How Do You Calculate Max Drawdown?

How Do You Calculate Max Drawdown?

Updated over 5 months ago

The Max Drawdown is the maximum your account is allowed to drawdown at any time before breaching your account. You can think of it as the “total account stop-loss”.

The initial Max Drawdown is set at 8% as standard from the starting balance of your account. (You can also purchase a completely optional 10% Max Drawdown at checkout.)

An 8% or 10% Max Drawdown (combined with the 10% virtual profit target) on a 1 Step evaluation are both unbeatable in the trader evaluation services industry.

Whilst the Max Drawdown on the evaluation is a relative drawdown, the drawdown only follows you up until you reach a virtual profit target of 8% after which we completely remove the relative drawdown and allow you to draw back down to your initial starting balance before breaching your account.

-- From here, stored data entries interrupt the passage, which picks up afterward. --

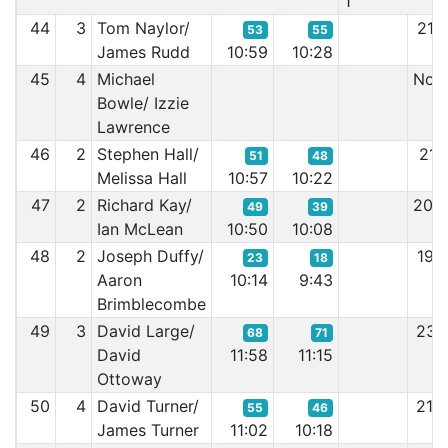
1
44
3
Tom Naylor/
21:
53
55
James Rudd
10:59
10:28
45
4
Michael
Non 
Bowle/ Izzie
Lawrence
46
2
Stephen Hall/
21:
51
48
Melissa Hall
10:57
10:22
47
2
Richard Kay/
20:
49
39
Ian McLean
10:50
10:08
48
2
Joseph Duffy/
19:
23
18
Aaron
10:14
9:43
Brimblecombe
49
3
David Large/
23:
68
71
David
11:58
11:15
Ottoway
50
4
David Turner/
21:
55
46
James Turner
11:02
10:18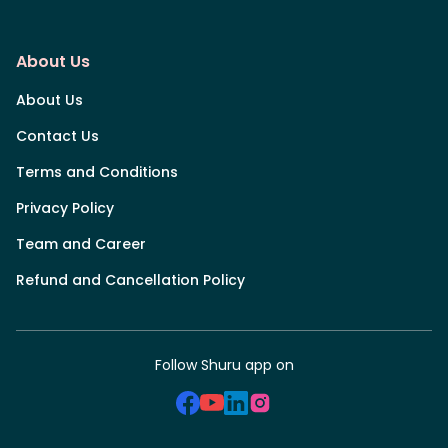
About Us
About Us
Contact Us
Terms and Conditions
Privacy Policy
Team and Career
Refund and Cancellation Policy
Follow Shuru app on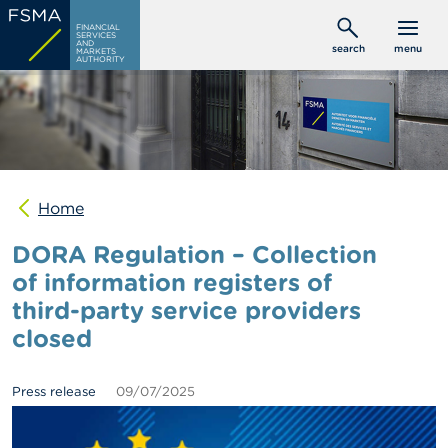
Skip
C
FINANCIAL
to
SERVICES
o
AND
search
menu
MARKETS
main
n
AUTHORITY
s
content
u
m
e
r
s
Home
P
r
DORA Regulation – Collection
o
f
of information registers of
e
third-party service providers
s
s
closed
i
o
n
Press release
09/07/2025
a
l
s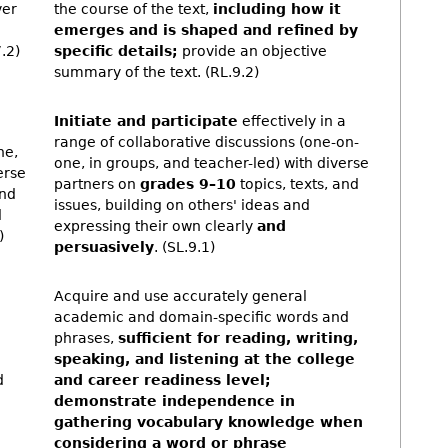
ver
the course of the text,
including how it
emerges and is shaped and refined by
.2)
specific details;
provide an objective
summary of the text. (RL.9.2)
Initiate and participate
effectively in a
range of collaborative discussions (one-on-
ne,
one, in groups, and teacher-led) with diverse
erse
partners on
grades 9–10
topics, texts, and
and
issues, building on others' ideas and
d
expressing their own clearly
and
)
persuasively
. (SL.9.1)
Acquire and use accurately general
academic and domain-specific words and
phrases,
sufficient for reading, writing,
speaking, and listening at the college
d
and career readiness level;
demonstrate independence in
gathering vocabulary knowledge when
considering a word or phrase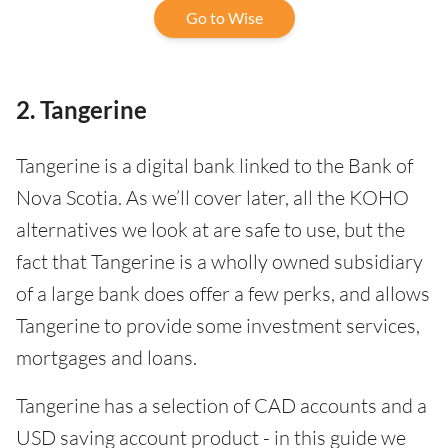
Go to Wise
2. Tangerine
Tangerine is a digital bank linked to the Bank of
Nova Scotia. As we’ll cover later, all the KOHO
alternatives we look at are safe to use, but the
fact that Tangerine is a wholly owned subsidiary
of a large bank does offer a few perks, and allows
Tangerine to provide some investment services,
mortgages and loans.
Tangerine has a selection of CAD accounts and a
USD saving account product - in this guide we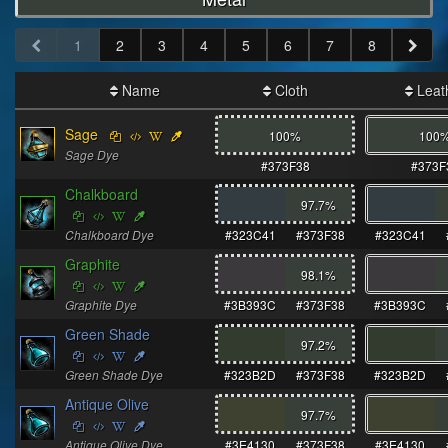
1
2
3
4
5
6
7
8
Name
Cloth
Leat
Sage
100%
100
Sage Dye
#373F38
#373F
Chalkboard
97.7
%
Chalkboard Dye
#323C41
#373F38
#323C41
Graphite
98.1
%
Graphite Dye
#3B393C
#373F38
#3B393C
Green Shade
97.2
%
Green Shade Dye
#323B2D
#373F38
#323B2D
Antique Olive
97.7
%
Antique Olive Dye
#3E4130
#373F38
#3E4130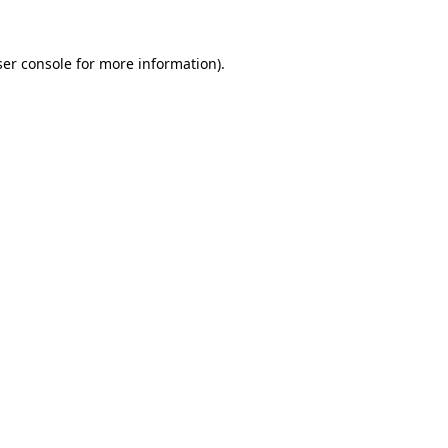
er console
for more information).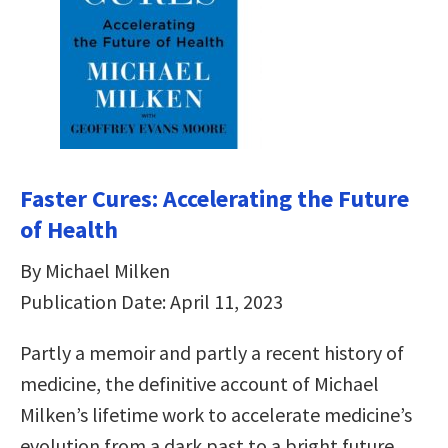
Faster Cures: Accelerating the Future
of Health
By Michael Milken
Publication Date: April 11, 2023
Partly a memoir and partly a recent history of
medicine, the definitive account of Michael
Milken’s lifetime work to accelerate medicine’s
evolution from a dark past to a bright future.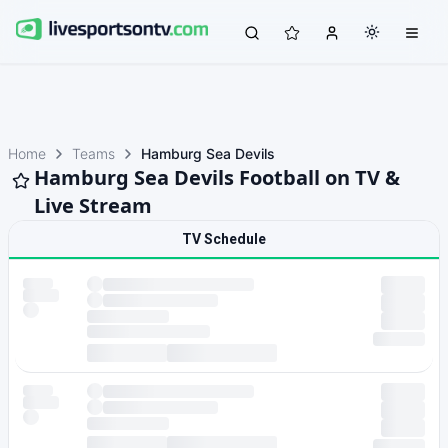
Home
Teams
Hamburg Sea Devils
Hamburg Sea Devils Football on TV &
Live Stream
TV Schedule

This means after reaching a virtual profit target of 8% the Maximum Drawdown can grow to be much greater than 8%.

For example, if you have a $100,000 account, you can go down to $92,000 before breaching the account. Let’s say you are a profitable trader and make $4,000 in your account. Your High-Water Mark is now $104,000. Your Max Drawdown limit will be $96,000. Next, you make an additional $4,000 in your account. So, your new High-Water Mark is $108,000. Here is where the Max Drawdown locks in, so as your High-Water Mark rises your Max Drawdown limit will stay at $100,000, which means your Max Drawdown increases beyond 8%. Let’s say you have grown your account to $120,000. Your effective Max Drawdown level is now 20% (2.5x greater).

​Note: Once the first withdrawal is made in a GFN simulated Funded Account, the Max Drawdown expires and your Max Drawdown will lock in at your starting balance. This encourages traders to adopt a long-term mindset and compound their accounts to achieve larger-sized payouts.

The Daily Loss Limit and Max Drawdown rules serve as important risk management measures, ensuring that traders control their equity fluctuations within a specified range. By adhering to these rules, traders can protect their simulated capital and maintain a disciplined approach to managing their account!